Newly Diagnosed CLL: BTK Inhibitor Monotherapy


A discussion on the use of BTK (Bruton’s tyrosine kinase) inhibitor monotherapy for newly diagnosed chronic lymphocytic leukemia (CLL) patients, with special consideration of the RESONATE trial regimen.

Cody Steeves, PharmD, BCOP: Moving forward, we can discuss the use of BTK [Bruton’s tyrosine kinase] inhibitor monotherapy in CLL [chronic lymphocytic leukemia], in newly diagnosed, or sometimes not newly diagnosed. Should this be a standard for all patients? We can review the RESONATE trial here as well with that.

Alison Duffy, PharmD, BCOP: I'll talk about ibrutinib. But I'd love to hear your thoughts on some of the other agents, too. You mentioned the RESONATE trial, and this was really the first trial for our BTK inhibitors where the larger class of small molecule inhibitors, which also includes venetoclax for the sake of this talk today—and regarding the RESONATE trial, we have recently seen a 6-year survival follow-up data showing the long-term benefit with ibrutinib.

So I think it's really exciting to see some of that data being even more confirmatory in the relapsed/refractory setting for ibrutinib. In the upfront setting, or newly diagnosed setting, the RESONATE-2 trial with ibrutinib also establishing ibrutinib as the first-line choice for patients that were older and those patients without deletion of 17P, showing us that significantly longer progression-free survival [PFS] benefit seen across all those high-risk subgroups such as those with deletion of 17P.
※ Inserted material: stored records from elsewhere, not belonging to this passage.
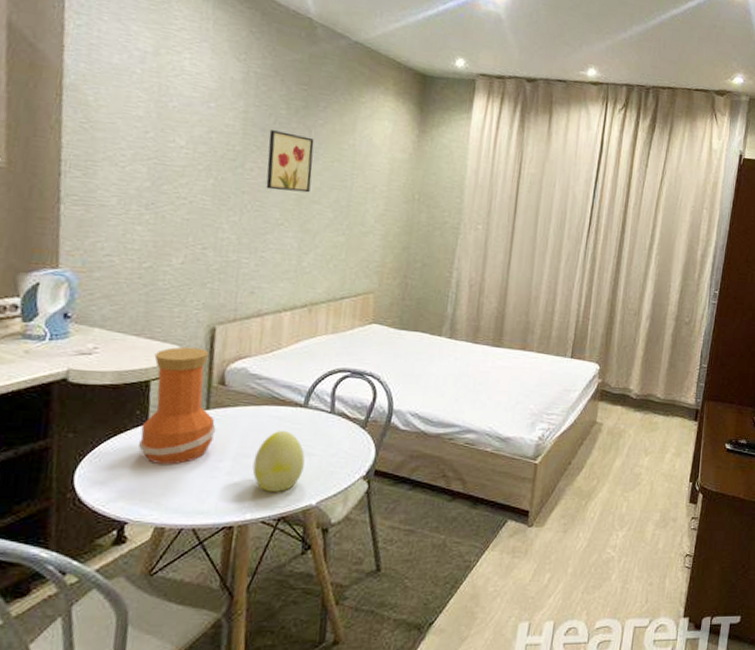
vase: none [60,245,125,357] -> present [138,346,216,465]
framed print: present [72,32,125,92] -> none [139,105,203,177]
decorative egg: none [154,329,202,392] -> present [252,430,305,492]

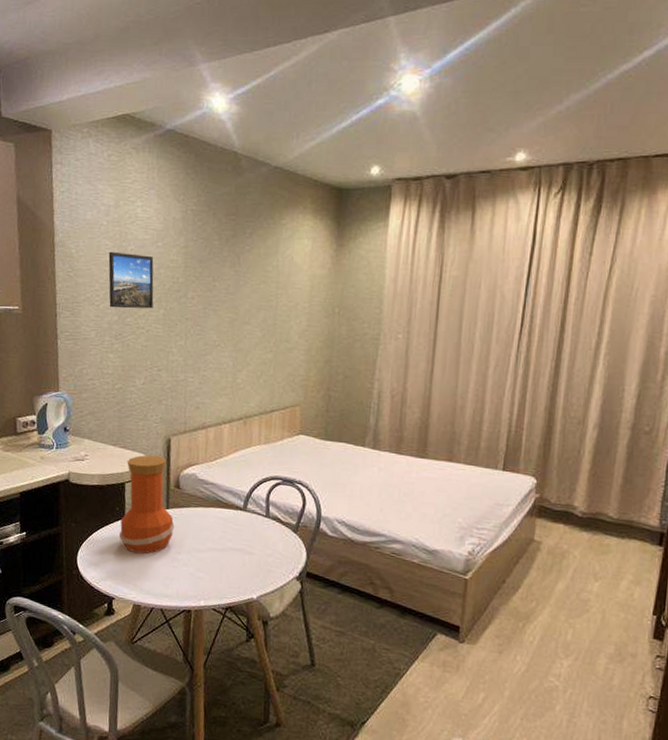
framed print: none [139,105,203,177] -> present [108,251,154,309]
decorative egg: present [252,430,305,492] -> none [204,529,246,585]
wall art: present [266,130,315,193] -> none [204,260,243,315]

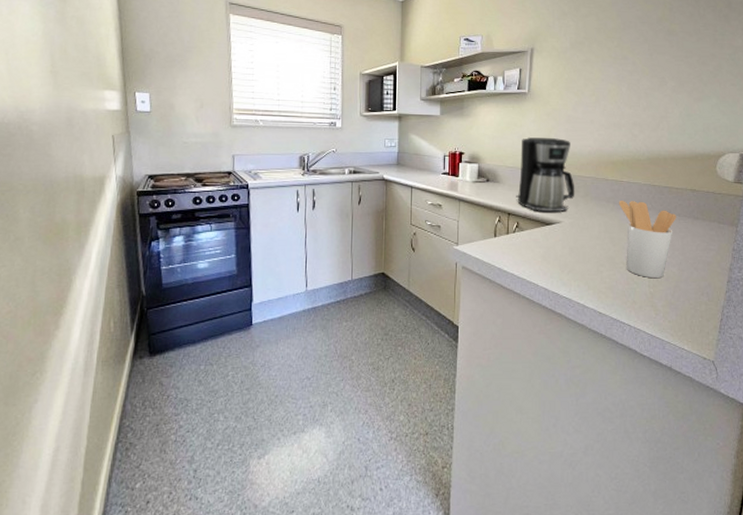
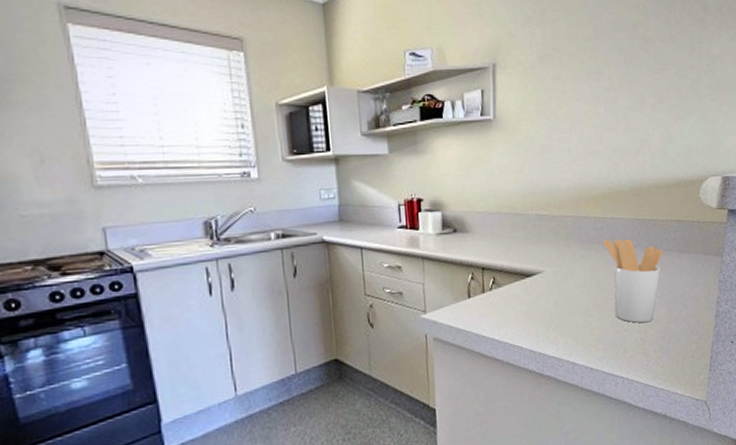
coffee maker: present [516,137,575,212] -> none [489,173,556,262]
I think that, in combination with the ALLIANCE 041202 trial, again in older patients confirming these results in over 500 patients, I think that leading to the FDA approval and that preferred Category 1 recommendation for those older, frail patients, or those younger patients with comorbidities, had really shaped the role of ibrutinib in the front-line setting.

Then more recently with the E1912 trial, which looked at the combination of ibrutinib with rituximab as first-line therapy for younger patients, showing especially, for those unmutated IgHV [immunoglobulin heavy chain gene] CLL patients, replacing the FCR [fludarabine cyclophosphamide rituximab] regimen specifically for this patient population, I think is a really big change. I do think it's important to think about the fact that ibrutinib is not for everybody, and not everybody's a candidate for oral chemotherapy, as we've already mentioned, but also might not be a great candidate for ibrutinib based on cardiac history.

So if you have a patient—at least from my perspective—if you have a patient with uncontrolled atrial fibrillation, has a really high risk of bleeding that can't be mitigated, or uncontrolled hypertension despite optimizing therapy management, ibrutinib wouldn't be my first choice.